* **SUPPLIED ENTRIES**
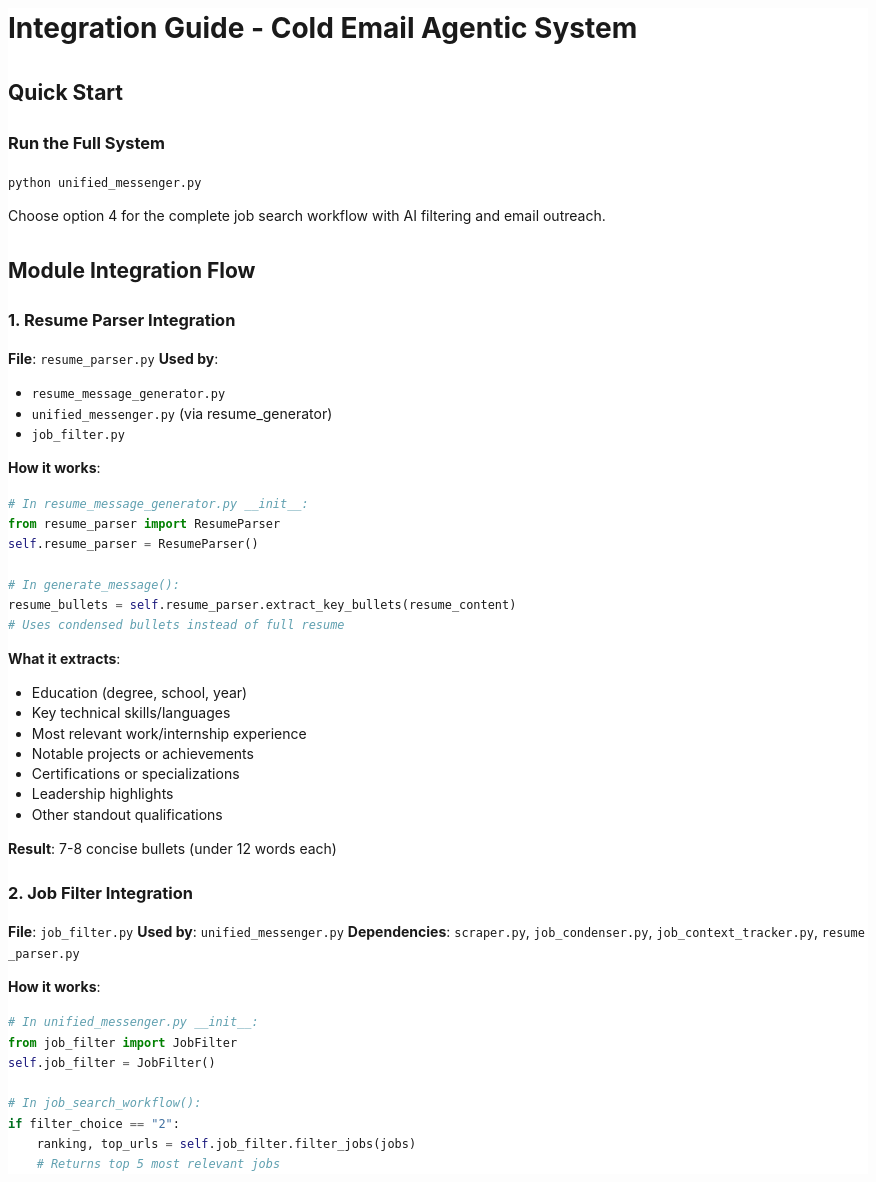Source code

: # Integration Guide - Cold Email Agentic System

## Quick Start

### Run the Full System
```bash
python unified_messenger.py
```

Choose option 4 for the complete job search workflow with AI filtering and email outreach.

## Module Integration Flow

### 1. Resume Parser Integration

**File**: `resume_parser.py`
**Used by**: 
- `resume_message_generator.py`
- `unified_messenger.py` (via resume_generator)
- `job_filter.py`

**How it works**:
```python
# In resume_message_generator.py __init__:
from resume_parser import ResumeParser
self.resume_parser = ResumeParser()

# In generate_message():
resume_bullets = self.resume_parser.extract_key_bullets(resume_content)
# Uses condensed bullets instead of full resume
```

**What it extracts**:
- Education (degree, school, year)
- Key technical skills/languages
- Most relevant work/internship experience
- Notable projects or achievements
- Certifications or specializations
- Leadership highlights
- Other standout qualifications

**Result**: 7-8 concise bullets (under 12 words each)

### 2. Job Filter Integration

**File**: `job_filter.py`
**Used by**: `unified_messenger.py`
**Dependencies**: `scraper.py`, `job_condenser.py`, `job_context_tracker.py`, `resume_parser.py`

**How it works**:
```python
# In unified_messenger.py __init__:
from job_filter import JobFilter
self.job_filter = JobFilter()

# In job_search_workflow():
if filter_choice == "2":
    ranking, top_urls = self.job_filter.filter_jobs(jobs)
    # Returns top 5 most relevant jobs
```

* **PROBLEM TO WORK ON**
The lines above that hold the word "Integration" should be found and copied out.

* **WRITTEN REPLY**
: # Integration Guide - Cold Email Agentic System
## Module Integration Flow
### 1. Resume Parser Integration
### 2. Job Filter Integration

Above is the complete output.